Cobwebs in the empty room capture glimpses of past stories
Who do we see drinking gracious afternoon tea in the drawing room?
Who is sitting, waiting, recuperating in the WW2 hospital ward?
Who giggled with the girls in the college dormitory?
Who has sat in this space?
Nests. baskets, webs – holding, storing, cradling –
All that remains are cobwebs and memories.
In this Space, Installation June 2015, Barbara Stephenson, Anna Casey and Susan Dryden.
Recently I took time out from preserve making and selling to work with a team of local artists In The Lockyer Arts Corp. This is a network of people working in the arts, cultural and creative industries of the Lockyer Valley region. The aim to to support arts across the region. The Project was to use the historic Homestead at UQ Gatton as a venue to install and display art. Initially I volunteered as a helper/caterer but somehow I got inveigled into actually marking my my art installation. This is the background story.
I was working with Susan Dryden a local artist who mainly paints. The idea was that artist should collaborate and challenge themselves to work in different media or in a different scale. We first met at the Homestead at night and it’s age and quirky angles were shadowed. It holds a strong sense of the past. I particularly like the front room with it’s bay jutting out onto the wraparound verandah.

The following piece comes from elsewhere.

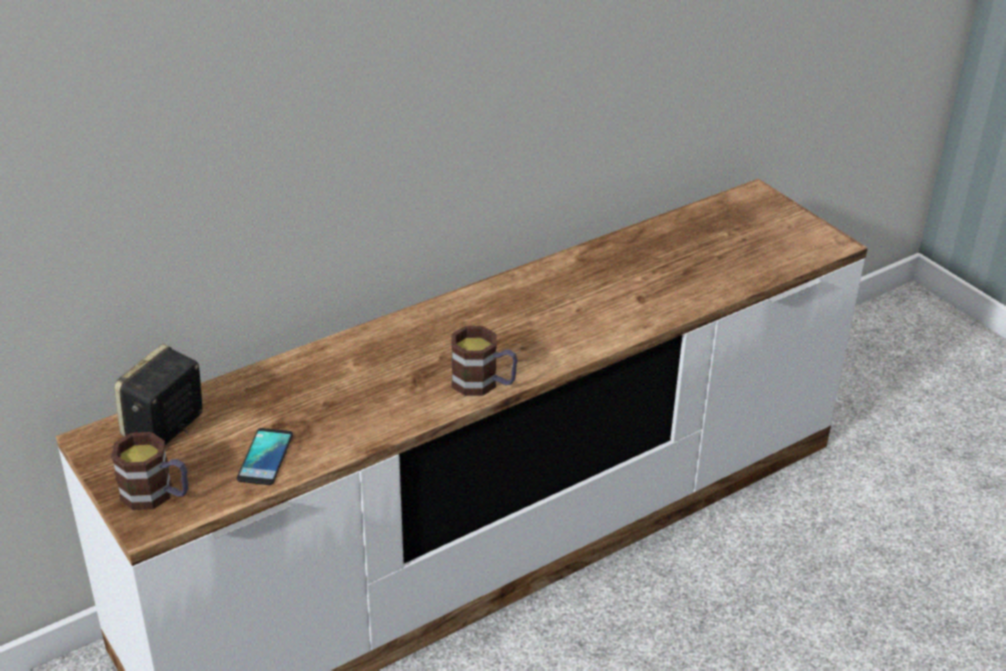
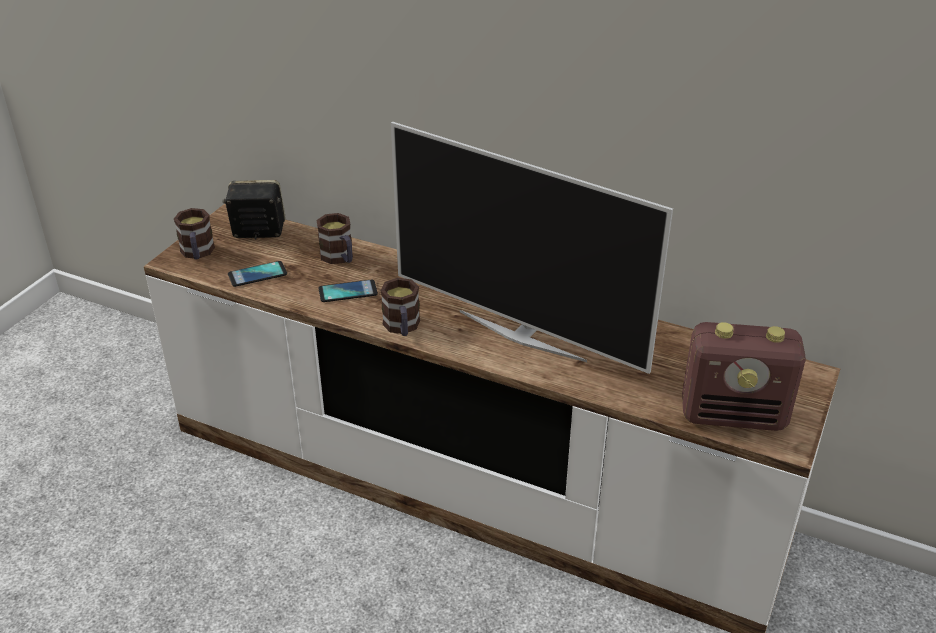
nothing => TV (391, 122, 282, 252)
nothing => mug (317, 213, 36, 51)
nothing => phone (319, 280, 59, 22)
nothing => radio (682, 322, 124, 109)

Gatton Agricultural College was establishes in 1898 to educate Queensland farmers sons on good farming practices. The Homestead was build as the Principal Residence. Unlike its contemporary, The Foundation Building which has been renovated to former glory, The Homestead is showing signs of a hard working 100+ years. During WW11 the campus was taken over as a US Army base and the Homestead became a hospital. After the war College life resumed and the Principal and his family returned. In the 1970’s female students were admitted to the College for the first time and the Homestead became the girls’ dormitories. These days Gatton College is part Of the University of Queensland and the Homestead is mainly used for meetings. It has definitely seen better days.
I have been experimenting with basketry and fibre, so I began to visualise a web or basket made as the points and angles of the room were connected. There was no money to support this project so we decided to use baling twine – cheap strong and connected to this agricultural area. I talked to many people gaining and focusing ideas. I was particularly influenced by the thread work of Chiharu Shiota. Shiota made a web capturing furniture in a room. Chairs are a recurring theme in Susan Dryden’s paintings and we decided to put chairs in the room in memory of all who had been before. My architect brother, Jim Stephenson, gave me great tips on how to go from idea to construction. Besides using the existing attachment points – picture hooks, curtain hooks , door knobs, we needed a strong base. I rummaged in the shed and found star pickets, and a pallet from a bottle delivery. My idea was to play these materials and the room, to take a line for a walk, to weave a shape and see what resulted.
It was going to be a lot of work so I enlisted the help of another artist, my sister Anna Casey. Together we began to weave the room. I had new appreciation for the skill of spiders. We lay down a regular repetitive patterns spreading out and reaching up, then wove and knotted and connected until the straight lines became curved and the clear paths became tangled. It was incredibly strong. Were we making a metaphor for life? I thought of all the people who used fibre with their hands and simple tools to spin, weave, knot, knit – making containers to trap and hold, to protect and store.
Left in a corner of the room was an old overhead projector. This was the finishing element – we turned it on and created the shadows to give extra density. The web was spun.
The Exhibition was opened with a dinner on Friday 5th June and open to the public on Saturday 6th. Visitors walked around and under and added to the web. Local Photographers Pam and Daryl Green beautifully recorded the web and the other works in the exhibition. Then it was all taken down. The chairs, and pickets to be used, the twine to be recycled.
Next year the Arts Corp will be holding a similar event. But for now -All is left are photos and memories.